Garet considered this. “Do the lords still fight each other?” The closest thing in his experience to such a âLord' was Pranix, the Three Roads tavern keeper. Such a man would never allow another to rule over him. And if all lords were like this, then only blood could set a crown on a king's head.
“No,” Salick replied, “the king prevents it.”
“There are sixteen lords and only one king,” argued Garet. “What prevents the lords from killing the king if they wish it?”
“We support the king.”
Ah,
Garet thought,
of course
. The Ward Lords might squabble and brawl like his brothers at a harvest festival, but the Demonbanes were the foundation of the city, more powerful and more necessary than either the lords or the king himself. Without considering the diplomacy of his question, he blurted out, ”Why don't the Banehalls rule the cities then?”
Salick seemed shocked by the suggestion. “We are Banes, not kings!” Seeing Garet's confusion, she relented and tried to explain, “Garet, you cannot be a Bane and any other thing. There is no time. There are no Bane-tailors or Bane-merchants. We train; we patrol; we fight. That is our life. If we stop to live any other life, people die.” She looked at her master, his horse reined in for a moment while he drank from a leather flask. “Not that there aren't some Masters who would make better kings than many whose bottoms have warmed the Shirath throne!”
Mandarack signalled a general halt, and the horses were led down to the river to drink. They had already passed several more houses this day, each abandoned but with no sign of a demon's attack.
Dorict pulled out the last of the Three Roads food and said, “I hope we get to the crossing today, or we'll have a hungry night.” Broad shouldered and stout, Dorict did not sound as if he enjoyed the prospect of a missed meal.
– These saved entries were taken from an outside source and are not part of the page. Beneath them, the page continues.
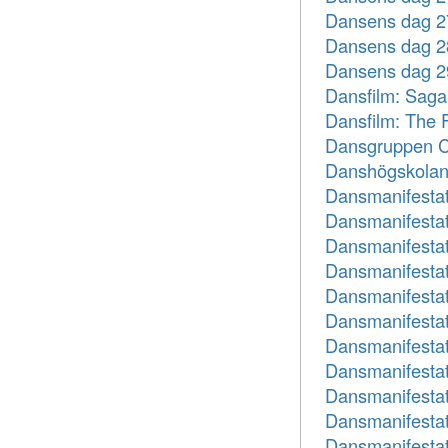
Dansens dag 27
Dansens dag 28
Dansens dag 29
Dansfilm: Sag
Dansfilm: The 
Dansgruppen C
Danshögskolans
Dansmanifestat
Dansmanifestat
Dansmanifestat
Dansmanifestat
Dansmanifestat
Dansmanifestat
Dansmanifestat
Dansmanifestat
Dansmanifestat
Dansmanifestat
Dansmanifestat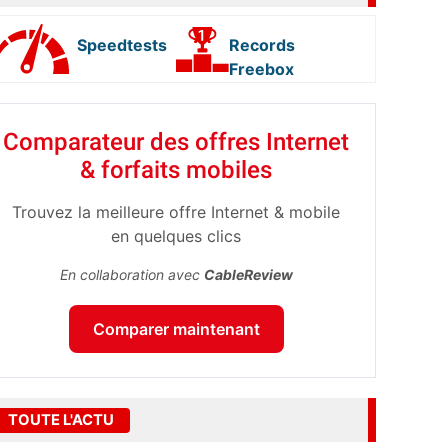
Speedtests
Records
Freebox
Comparateur des offres Internet
& forfaits mobiles
Trouvez la meilleure offre Internet & mobile
en quelques clics
En collaboration avec
CableReview
Comparer maintenant
TOUTE L'ACTU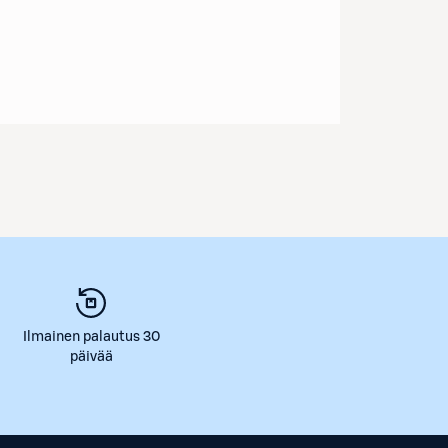
Ilmainen palautus 30
päivää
When the horses had finished drinking, he took the reins from Garet and led both mounts back up to the prairie to graze.
“If only Dorict could eat grass, he could always be happy here.” Marick had divided the food and now stood there holding out Garet's portion.
Although still wary of Marick's knife-like jibes, Garet decided to risk asking why they couldn't cross the river now. They had passed two or three places already that the horses could have managed.
Marick surprised him with a straightforward answer. “This isn't the right river!” He waved a hand at the nearest bend. “This little thing is called the Plainscutter. It joins the North Ar at a town called Bangt. That's the only place to ferry across the North Ar for fifty miles. We don't really want to cross the river, but a barge should be waiting there to take us to Torrick.” Then the sly smile returned to his face. “Unless, of course, you have become too attached to riding.”
To his own surprise, Garet laughed and was rewarded with a friendly punch from the younger boy. Something had changed between him and his new companions. What had been, at best, a reluctant tolerance of his presence had become acceptance. Ever since he had seized the shaft of that trident, to join three other pairs of arms twisting in and around each other, his status had risen from that of a backcountry farm boy who claimed to have killed a demon, and a small one at that, to what Master Mandarack had called him as they stood beside the hulking body of the farm-destroyer, a Demonbane.